Methods: AD patients are defined in this study as those who are diagnosed with ICD-9-CM code 331.0. Based on longitudinal insurance claims data, we identify 1,088 AD patients whose first diagnosis occurred between 1997 and 2007. After excluding the period before each patient's AD diagnosis, 4,629 patient-year observations are found to constitute an unbalanced panel data set used in this study. We employ the correlated-random-effects quantile regression (CREQR) method to explicitly control for the unobserved heterogeneity and to consider the heterogeneous influences of adopting new drugs on different points of the conditional distribution function of health expenditures.

Results: Our empirical findings are consistent with previous evidence that the adoption of pharmaceutical innovation is costly. To be specific, the expenditure-increasing effect is mainly reflected by the increase in expenditure on drugs in the outpatient sector. In addition, we find evidence of a significant offsetting effect in the sense that new-drug users tend to make less use of inpatient services. As a result, the net effect of adopting pharmaceutical innovation is heterogeneous across AD patients: the use of new drugs is expenditure-increasing for patients whose health care costs are distributed below the 75th quantile; by contrast, the use of new drugs is expenditure-neutral above the 75th quantile, that is, the increase in the drug costs is almost completely offset by the decrease in the inpatient expenditure.
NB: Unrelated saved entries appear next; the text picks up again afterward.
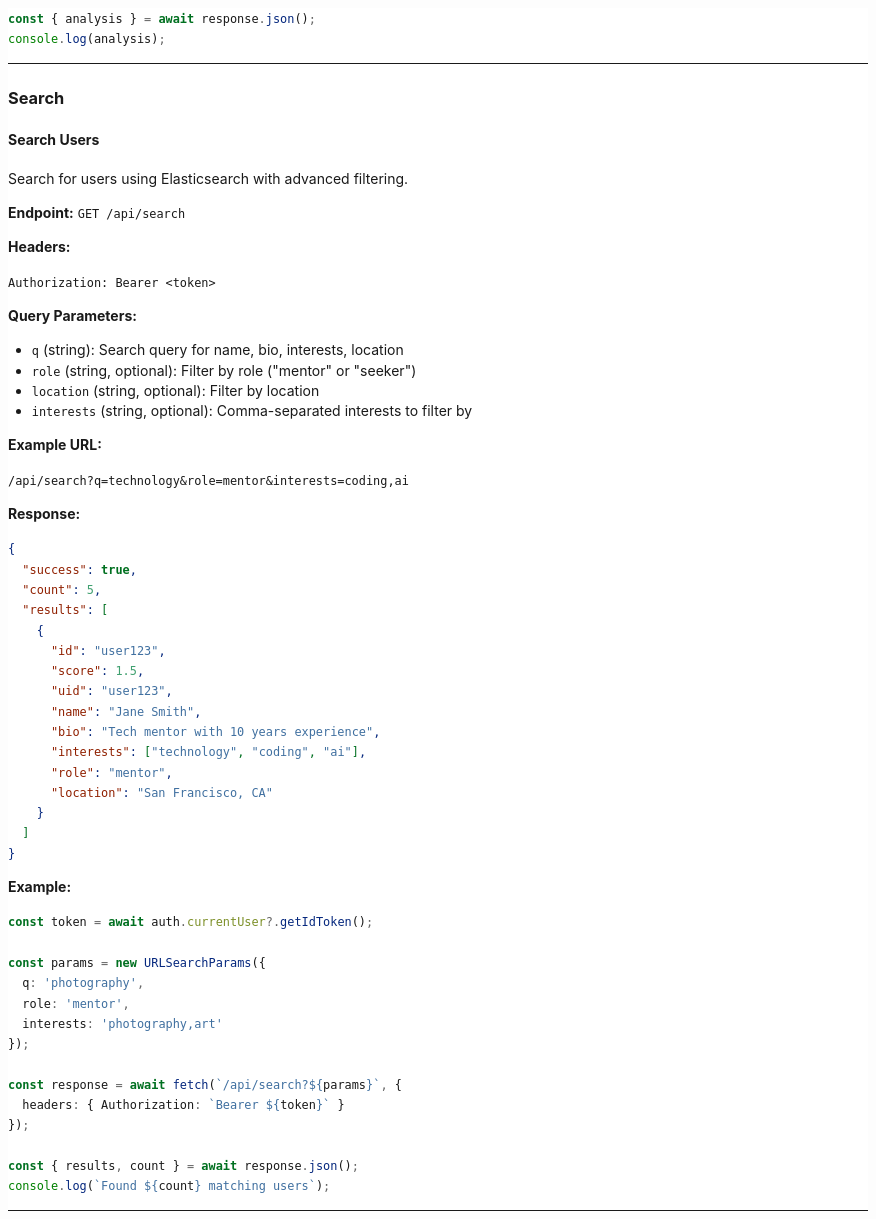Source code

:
 ```typescript
const { analysis } = await response.json();
console.log(analysis);
```

---

### Search

#### Search Users
Search for users using Elasticsearch with advanced filtering.

**Endpoint:** `GET /api/search`

**Headers:**
```
Authorization: Bearer <token>
```

**Query Parameters:**
- `q` (string): Search query for name, bio, interests, location
- `role` (string, optional): Filter by role ("mentor" or "seeker")
- `location` (string, optional): Filter by location
- `interests` (string, optional): Comma-separated interests to filter by

**Example URL:**
```
/api/search?q=technology&role=mentor&interests=coding,ai
```

**Response:**
```json
{
  "success": true,
  "count": 5,
  "results": [
    {
      "id": "user123",
      "score": 1.5,
      "uid": "user123",
      "name": "Jane Smith",
      "bio": "Tech mentor with 10 years experience",
      "interests": ["technology", "coding", "ai"],
      "role": "mentor",
      "location": "San Francisco, CA"
    }
  ]
}
```

**Example:**
```typescript
const token = await auth.currentUser?.getIdToken();

const params = new URLSearchParams({
  q: 'photography',
  role: 'mentor',
  interests: 'photography,art'
});

const response = await fetch(`/api/search?${params}`, {
  headers: { Authorization: `Bearer ${token}` }
});

const { results, count } = await response.json();
console.log(`Found ${count} matching users`);
```

---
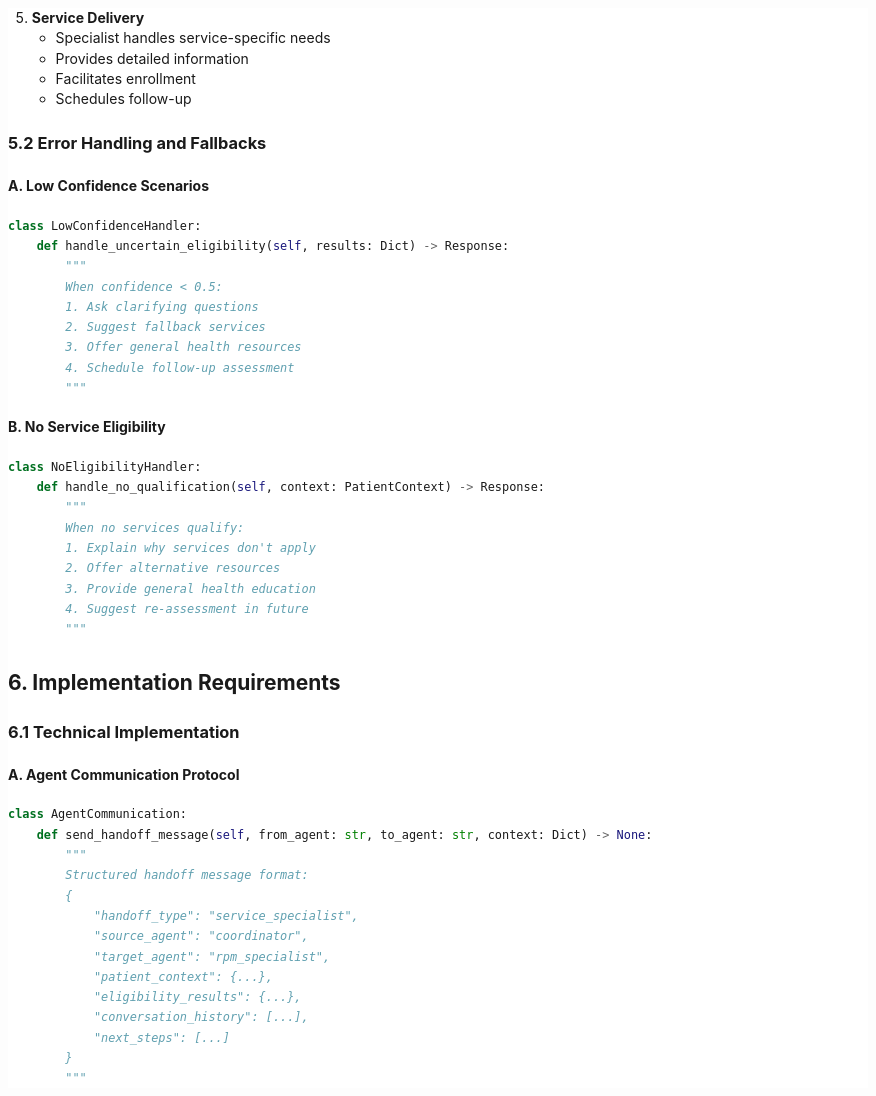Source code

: 5. **Service Delivery**
   - Specialist handles service-specific needs
   - Provides detailed information
   - Facilitates enrollment
   - Schedules follow-up

### 5.2 Error Handling and Fallbacks

#### A. Low Confidence Scenarios
```python
class LowConfidenceHandler:
    def handle_uncertain_eligibility(self, results: Dict) -> Response:
        """
        When confidence < 0.5:
        1. Ask clarifying questions
        2. Suggest fallback services
        3. Offer general health resources
        4. Schedule follow-up assessment
        """
```

#### B. No Service Eligibility
```python
class NoEligibilityHandler:
    def handle_no_qualification(self, context: PatientContext) -> Response:
        """
        When no services qualify:
        1. Explain why services don't apply
        2. Offer alternative resources
        3. Provide general health education
        4. Suggest re-assessment in future
        """
```

## 6. Implementation Requirements

### 6.1 Technical Implementation

#### A. Agent Communication Protocol
```python
class AgentCommunication:
    def send_handoff_message(self, from_agent: str, to_agent: str, context: Dict) -> None:
        """
        Structured handoff message format:
        {
            "handoff_type": "service_specialist",
            "source_agent": "coordinator",
            "target_agent": "rpm_specialist",
            "patient_context": {...},
            "eligibility_results": {...},
            "conversation_history": [...],
            "next_steps": [...]
        }
        """
```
Discussion: The adoption of pharmaceutical innovation for treating AD is associated with a significant offsetting effect for higher cost patients. Our results also show that the CREQR method supplements the traditional ordinary least squares (OLS) method to provide interesting information beyond the conditional mean of the distribution. In our study, CREQR estimates suggest that the marginal impact of adopting pharmaceutical innovation on health care costs is heterogeneous across AD patients.

Implications for Health Policies: Given that the impact of adopting new AD drugs on health care costs is not uniform among patients, current payment regulations that impose simple clinical criteria to decide the eligibility of using new drugs, that is, a policy that adopts one size to fit for all, may become an access barrier to realizing the potential benefits of pharmaceutical innovation.

Implications for Future Research: Another potential source of the offsetting effect is that adopting new AD drugs may be beneficial to the reduction in the cost of long-term care. This is an important avenue for future research.